Single node speed benchmark

Plot values: | | |
Download raw data: here

Disclaimer

Even if we try to be objective, we are not experts in using all the existing vector databases. We develop Qdrant and try to make it stand out from the crowd. Due to that, we could have missed some important tweaks in different engines.

We tried our best, kept scrolling the docs up and down, and experimented with different configurations to get the most out of the tools. However, we believe you can do it better than us, so all benchmarks are fully open-sourced, and contributions are welcome!

Tested datasets

Our benchmark, inspired by github.com/erikbern/ann-benchmarks/, used the following datasets to test the performance of the engines:

DatasetsNumber of vectorsVector dimensionalityDistance function
deep-image-96-angular9,990,00096cosine
gist-960-euclidean1,000,000960euclidean
glove-100-angular1,183,514100cosine

Hardware

In our experiments, we are not focusing on the absolute values of the metrics but rather on a relative comparison of different engines. What is important is the fact we used the same machine for all the tests. It was just wiped off between launching different engines.

We selected an average machine, which you can easily rent from almost any cloud provider. No extra quota or custom configuration is required.

For this particular experiment, we used 8 CPUs and 32GB of RAM as a Server, with additionally limited memory to 25Gb by means of Docker, to make it exact.

And 8 CPUs + 16Gb RAM for client machine. We were trying to make the bottleneck on client side as wide as possible.

Experiment setup

 ┌────────┐      ┌──────────┐
 │        ├─────►│          │
 │ Client │      │  Engine  │
 │        │◄─────┤          │
 └────────┘      └──────────┘

The Python Client uploads data to the server, waits for all required indexes to be constructed, and then performs searches with multiple threads. We repeat this process with multiple different configurations for each engine, and then select the best one for a given precision.

Why we decided to test with the Python client

There is no consensus in the world of vector databases when it comes to the best technology to implement such a tool. You’re free to choose Go, Java or Rust-based systems. But you’re most likely to generate your embeddings using Python with PyTorch or Tensorflow, as according to stats it is the most commonly used language for Deep Learning. Thus, you’re probably going to use Python to put the created vectors in the database of your choice either way. For that reason, using Go, Java or Rust clients will rarely happen in the typical pipeline. Python clients are also the most popular clients among all the engines, just by looking at the number of GitHub stars.

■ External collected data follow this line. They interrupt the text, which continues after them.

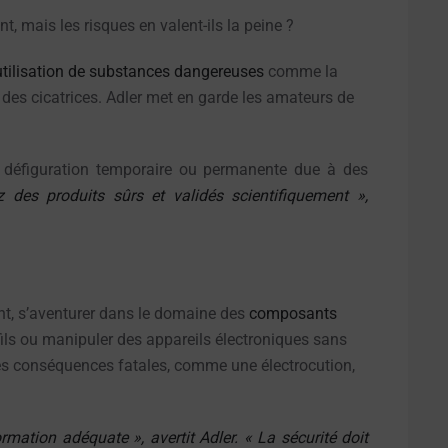
nt, mais les risques en valent-ils la peine ?
utilisation de substances dangereuses
comme la
t des cicatrices. Adler met en garde les amateurs de
e défiguration temporaire ou permanente due à des
z des produits sûrs et validés scientifiquement »,
ant, s’aventurer dans le domaine des
composants
fils ou manipuler des appareils électroniques sans
des conséquences fatales, comme une électrocution,
mation adéquate », avertit Adler. « La sécurité doit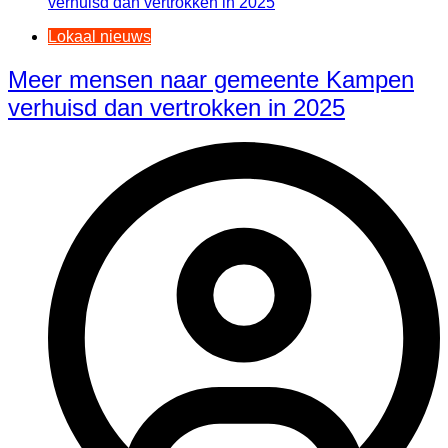
Lokaal nieuws
Meer mensen naar gemeente Kampen
verhuisd dan vertrokken in 2025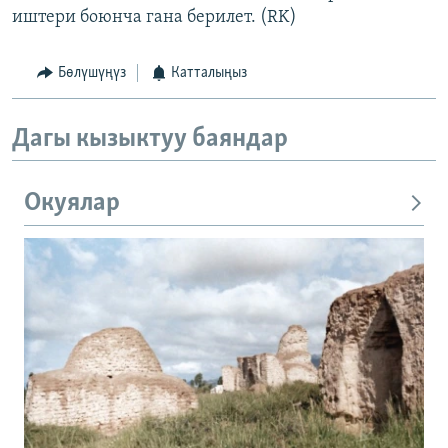
иштери боюнча гана берилет. (RK)
Бөлүшүңүз
Катталыңыз
Дагы кызыктуу баяндар
Окуялар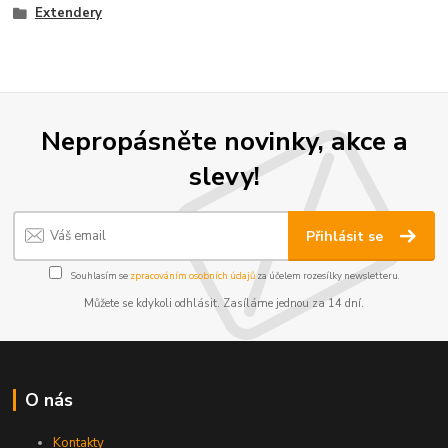
Extendery
Nepropásněte novinky, akce a
slevy!
Přihlásit se
Souhlasím se
zpracováním osobních údajů
za účelem rozesílky newsletteru.
Můžete se kdykoli odhlásit. Zasíláme jednou za 14 dní.
O nás
Kontakty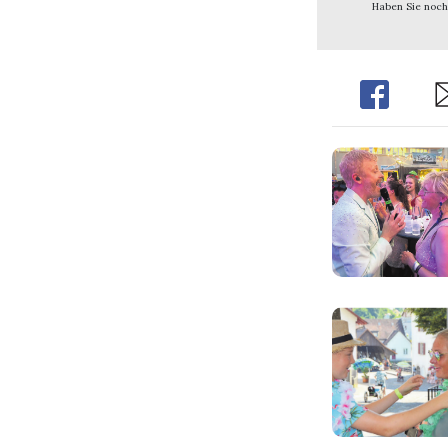
Haben Sie noch
Share
Sh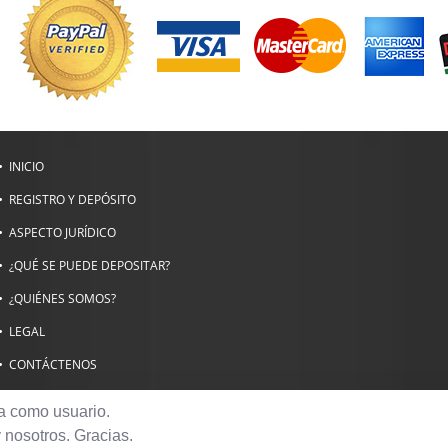
INICIO
REGISTRO Y DEPÓSITO
ASPECTO JURÍDICO
¿QUÉ SE PUEDE DEPOSITAR?
¿QUIÉNES SOMOS?
LEGAL
CONTÁCTENOS
ia como usuario.
© Copyright 2001-2026 Copyright.es - Todos los Derechos Reservados -
Legal
 nosotros. Gracias.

From the user’s perspective, the crucial thing is the latency perceived while using a specific library - in most cases a Python client. Nobody can and even should redefine the whole technology stack, just because of using a specific search tool. That’s why we decided to focus primarily on official Python libraries, provided by the database authors. Those may use some different protocols under the hood, but at the end of the day, we do not care how the data is transferred, as long as it ends up in the target location.

How to read the results

An interactive chart that allows you to check the results achieved by each engine under selected circumstances. First of all, you can choose the dataset, the number of search threads and the metric you want to check. Then, you can select a precision level that would be satisfactory for you. After doing all this, the table under the chart will get automatically refreshed and will only display the best results of each of the engines, with all its configuration properties. The table is sorted by the value of the selected metric (RPS / Latency / p95 latency / Index time), and the first entry is always the winner of the category 🏆

The graph displays the best configuration / result for a given precision, so it allows us to avoid visual and measurement noise.

Please note that some of the engines might not satisfy the precision criteria, if you select a really high threshold. Some of them also failed on a specific dataset, due to memory issues. That’s why the list may sometimes be incomplete and not contain all the engines.

Side notes

  • Redis took over 8 hours to complete with indexing the deep-image-96-angular. That’s why we interrupted the tests and didn’t include those results.
  • Weaviate was able to index the deep-image-96-angular only with the lightweight configuration under a given limitations (25Gb RAM). That’s why there are only few datapoints with low precision for this dataset and Weaviate on the plot.

Conclusions

Some of the engines are clearly doing better than others and here are some interesting findings of us:

  • Qdrant and Milvus are the fastest engines when it comes to indexing time. The time they need to build internal search structures is order of magnitude lower than for the competitors.
  • Qdrant achives highest RPS and lowest latencies in almost all scenarios, no matter the precision threshold and the metric we choose.
  • There is a noticeable difference between engines that try to do a single HNSW index and those with multiple segments. Single-segment leads to higher RPS but lowers the precision and higher indexing time. Qdrant allows you to configure the number of segments to achieve your desired goal.
  • Redis does better than the others while using one thread only. When we just use a single thread, the bottleneck might be the client, not the server, where Redis’s custom protocol gives it an advantage. But it is architecturally limited to only a single thread execution, which makes it impossible to scale vertically.
  • Elasticsearch is typically way slower than all the competitors, no matter the dataset and metric.